> [Excerpt provided]
-.-.-

A French government spokesperson confirmed that Paris shared this [EU] sentiment in a statement.
German Foreign Minister Heiko Maas noted that assigning blame would not help beat the virus and said strengthening the UN and its health body was “one of the best investments” at the moment.
Russian Deputy Foreign Minister Sergey Ryabkov said Trump’s decision was “an expression of the very egoistic approach of the American authorities” to global affairs, while Maria Zakharova, the spokesperson for the Russian ministry said the U.S. is always finding a scapegoat for its own blunders.
Trump’s domestic critics
This line coincided with one used by Trump’s domestic critics. “The president is showing us his political playbook: blame the WHO, blame China, blame his political opponents, blame his predecessors – do whatever it takes to deflect from the fact that his administration mismanaged this crisis,” said Democratic representative Eliot Engel.
Health professionals at the U.S. and elsewhere were not thrilled about Trump’s decision either.
American Medical Association
The American Medical Association called it ‘a dangerous step in the wrong direction that will not make defeating Covid-19 easier,” and urged Trump to reconsider.
The director of the US Centers for Disease Control (CDC) said his agency and the WHO “have had a long history of working together in multiple outbreaks around the world,” and that this cooperation will not be disrupted by Trump’s move.
“We’ve had a very productive public health relationship,” Robert Redfield told ABC. “We continue to have that.”
Amesh Adalja, an infectious diseases expert at the John Hopkins University Center for Health Security, told Reuters the defunding was sending “the wrong message during the middle of a pandemic” regardless of what reforms the WHO may need.
Crime against humanity
Richard Horton, the editor-in-chief of the Lancet medical journal said the move was “crime against humanity” that every medic should resist. He called on Dr Anthony Fauci, Trump’s leading infectious disease adviser, to correct his boss.
Horton tweeted on April 15, 2020:
“Dear Dr Tony Fauci — President Trump yesterday alleged WHO was guilty of ‘covering up’ the SARS-CoV-2 pandemic. He claimed that WHO ‘failed to obtain, vet, and share information.’ You know these statements are untrue. Please correct your President. Please be on the side of truth.
Trump halts WHO funding
An earlier report said:
U.S. President Trump has cut funding for the WHO, insisting the agency be held accountable for its ‘failures’ in responding to the Covid-19 crisis, and accusing it of promoting ‘Chinese disinformation.’
“Today I’m instructing my administration to halt funding of the World Health Organization while a review is conducted to assess the… organization’s role in severely mismanaging and covering up the spread of the coronavirus,” Trump said at a White House briefing on Tuesday, adding that the US has a “duty to insist on full accountability” from the public health body.
Arguing the world health body “failed to obtain, vet and share information in a timely and transparent fashion,” the president said the agency kept vital data under wraps in the early stage of the Covid-19 pandemic for fear of offending authorities in Beijing.
Trump first floated the idea of halting the WHO’s funding last week, accusing the organization of being “China-centric” and vowing to place a “very powerful hold” on funds while the administration assessed its response to the crisis.
The U.S. is the WHO’s top contributor, giving between $400 million and $500 million each year, but the president said there were now “deep concerns” that the money has gone to waste.
The WHO and China maintain that their response to the pandemic has been appropriate and timely, with both releasing timelines detailing their actions step-by-step beginning in late December.
Chinese officials have also repeatedly denied accusations of a “cover up,” insisting health authorities worked with the international community from the very beginning to understand and contain the outbreak in Wuhan.
Addressing President Trump’s previous threat to pull the WHO’s funding, Director General Tedros Adhanom Ghebreyesus urged him not to “politicize the virus,” warning it would only result in “many more body bags.”

-.-.-

> [Material provided]
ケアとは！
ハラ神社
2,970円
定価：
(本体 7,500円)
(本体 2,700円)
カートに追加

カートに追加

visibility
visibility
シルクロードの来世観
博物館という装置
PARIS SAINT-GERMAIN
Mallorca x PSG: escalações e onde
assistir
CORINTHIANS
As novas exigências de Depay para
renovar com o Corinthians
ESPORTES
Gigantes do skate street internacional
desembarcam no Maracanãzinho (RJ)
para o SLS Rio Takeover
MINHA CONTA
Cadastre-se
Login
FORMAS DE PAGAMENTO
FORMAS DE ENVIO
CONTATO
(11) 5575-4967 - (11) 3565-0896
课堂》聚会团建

-.-.-

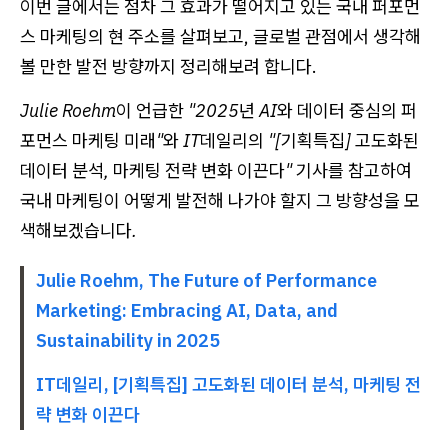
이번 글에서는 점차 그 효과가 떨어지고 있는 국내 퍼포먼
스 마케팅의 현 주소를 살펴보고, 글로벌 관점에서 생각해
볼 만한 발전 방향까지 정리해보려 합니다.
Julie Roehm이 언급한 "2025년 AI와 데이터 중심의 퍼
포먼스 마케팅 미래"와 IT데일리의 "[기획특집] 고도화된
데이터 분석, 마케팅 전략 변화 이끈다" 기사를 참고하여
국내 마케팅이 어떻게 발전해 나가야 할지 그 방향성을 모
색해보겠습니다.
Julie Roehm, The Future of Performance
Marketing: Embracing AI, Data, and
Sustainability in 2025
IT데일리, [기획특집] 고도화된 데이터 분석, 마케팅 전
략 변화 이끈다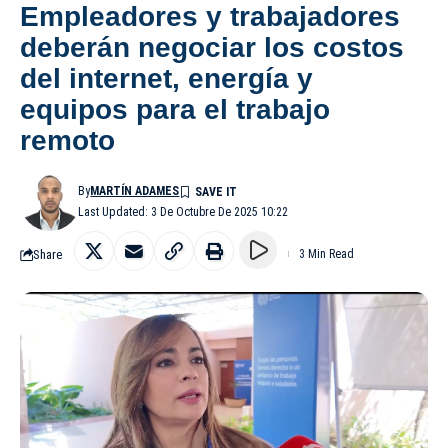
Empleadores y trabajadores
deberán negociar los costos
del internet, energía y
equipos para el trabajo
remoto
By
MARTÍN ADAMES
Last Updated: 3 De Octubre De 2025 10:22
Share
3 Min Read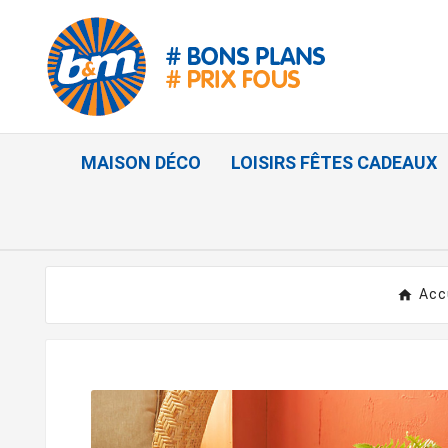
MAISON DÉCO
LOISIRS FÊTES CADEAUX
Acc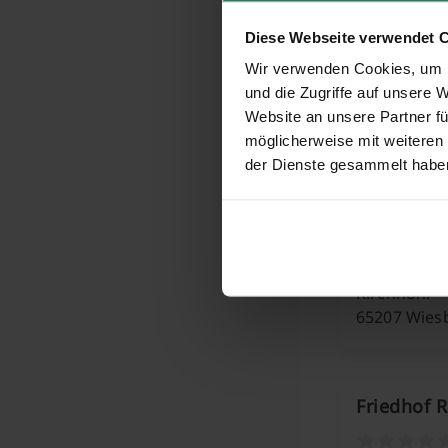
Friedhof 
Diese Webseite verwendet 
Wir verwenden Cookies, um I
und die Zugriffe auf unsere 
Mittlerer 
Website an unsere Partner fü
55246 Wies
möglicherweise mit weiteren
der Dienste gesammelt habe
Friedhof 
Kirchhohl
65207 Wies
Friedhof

-.-.-

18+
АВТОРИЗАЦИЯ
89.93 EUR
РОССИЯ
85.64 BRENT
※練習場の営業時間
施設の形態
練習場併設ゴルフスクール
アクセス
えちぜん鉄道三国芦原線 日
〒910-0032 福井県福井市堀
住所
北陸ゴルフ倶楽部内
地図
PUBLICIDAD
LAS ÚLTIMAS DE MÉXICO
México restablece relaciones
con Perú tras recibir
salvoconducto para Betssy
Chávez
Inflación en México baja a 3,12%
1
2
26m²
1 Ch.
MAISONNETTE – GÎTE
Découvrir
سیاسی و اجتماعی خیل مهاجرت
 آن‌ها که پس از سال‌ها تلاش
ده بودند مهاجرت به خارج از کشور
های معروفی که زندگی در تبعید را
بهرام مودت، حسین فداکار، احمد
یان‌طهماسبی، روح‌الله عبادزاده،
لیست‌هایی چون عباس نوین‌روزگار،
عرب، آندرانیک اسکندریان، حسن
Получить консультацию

-.-.-

> [Exercise instructions]
(a) The excerpt on reactions to Trump's halt of WHO funding says the U.S. contributes how much to the WHO each year?
(b) From the excerpt on Trump's WHO funding halt, reproduce the passage that opens with the words containing "German Foreign Minister" and closes with "its own blunders.".

> [Solutions below]
(a) Between $400 million and $500 million.

(b)
German Foreign Minister Heiko Maas noted that assigning blame would not help beat the virus and said strengthening the UN and its health body was “one of the best investments” at the moment.
Russian Deputy Foreign Minister Sergey Ryabkov said Trump’s decision was “an expression of the very egoistic approach of the American authorities” to global affairs, while Maria Zakharova, the spokesperson for the Russian ministry said the U.S. is always finding a scapegoat for its own blunders.